Extract provided =>
Hello everyone!

I've been watching poker videos and reading poker books and forum posts and as I try to work out the advice the instructors give on my own, questions arise. The answer to this question is super fundamental but I don't see it written explicitly in poker books/forum or said in videos (except for one of Ed Miller's limit books).

One poker advice I'm trying to understand is the reason why we bet : "We bet to make better hands fold or worse hands call." One question that I asked myself is: "If for some situation, better hands wont fold, but worse hands will call, how much of those worse hands need to call in order to make betting the right play over checking?"

A lot of people reason that a bet is for value if worse hands call or if you are ahead more often than not. Before today, I used to bet just because I thought a few worse hands would continue. But these definitions are too vague and neglects one important factor: # of players in the hand.

Example:

Let's create a simple Hand vs Range scenario. Hero is IP on the river versus a semi-loose passive. Because the villain is passive, he will only check/call the river as opposed to check/raise or bet. Also since he is semi-loose and not a complete calling station, he will check/fold his worse hands.

The actual hole cards and run out of the board doesn't really matter because all we care about are how many combos are ahead or behind, and how he will play those holdings. So for simplicity's sake:

Villain's Range
# of combos that are ahead and will check/call: 3
# of combos that are behind and will check/call: 2
# of combos that are behind that will check/fold: 5
Total Combinations : 10

Lets also say that the Pot is 10bb and the Bet amount is 5bb.

Now let's compare the Hero's EV of a Check to that of a Bet.

If the Hero check's behind, he will win 70% of the pot because the Villain has 7/10 combos that are behind.

Work to complete =>
1. From the poker forum post, list each category of the villain's range and its number of combos. Do not include the total.
2. Decide whether each statement agrees with the poker forum post. Answer yes or no and quote the deciding words.
(a) The villain in the example is described as a semi-loose passive player.
(b) The bet amount in the example is 10bb.
(c) The writer says the vague definitions of a value bet leave out the number of players in the hand.

Data block =>

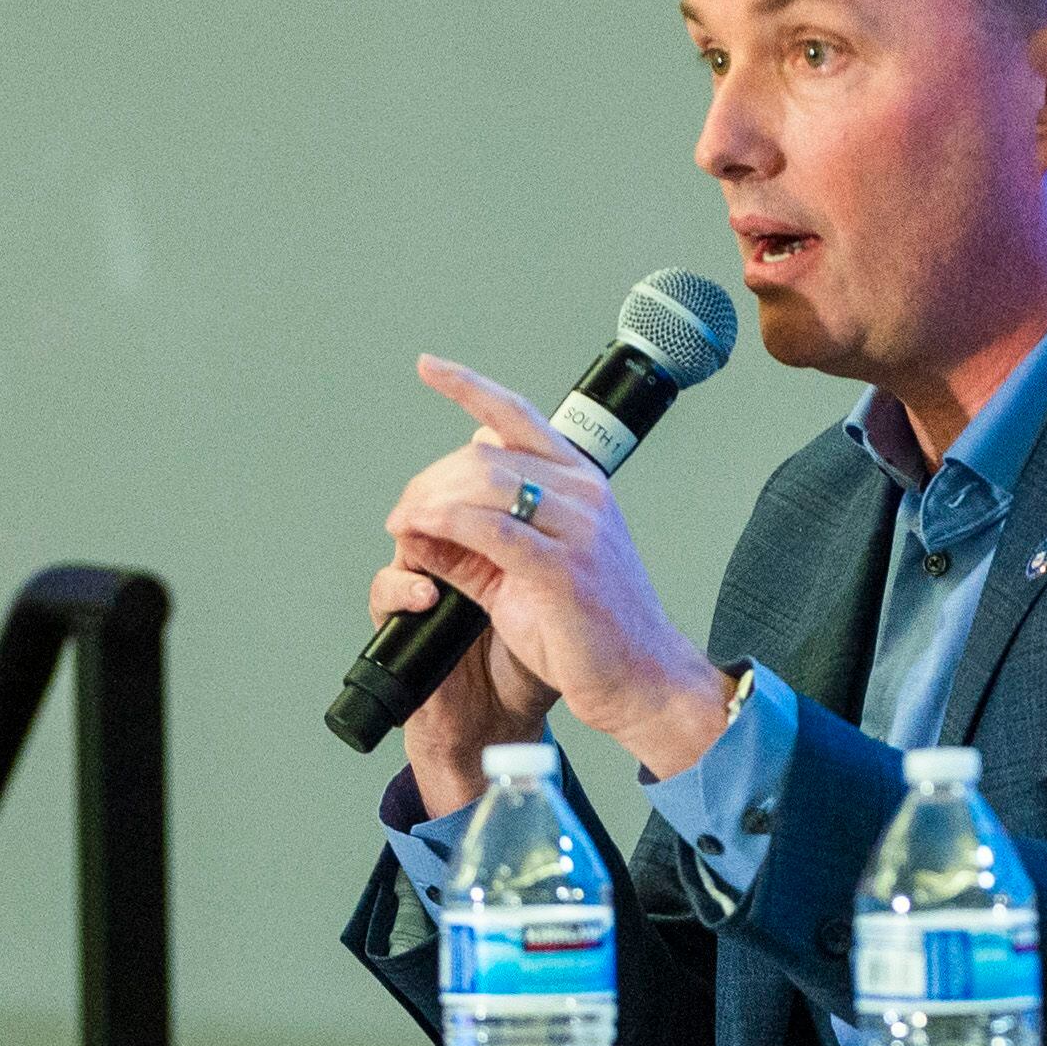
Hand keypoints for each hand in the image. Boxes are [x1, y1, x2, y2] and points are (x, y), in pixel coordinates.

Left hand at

Exercise solutions =>
1.
- Ahead and will check/call: 3
- Behind and will check/call: 2
- Behind and will check/fold: 5

2.
(a) Yes: "Hero is IP on the river versus a semi-loose passive."
(b) No: "the Pot is 10bb and the Bet amount is 5bb."
(c) Yes: "these definitions are too vague and neglects one important factor: # of players in the hand."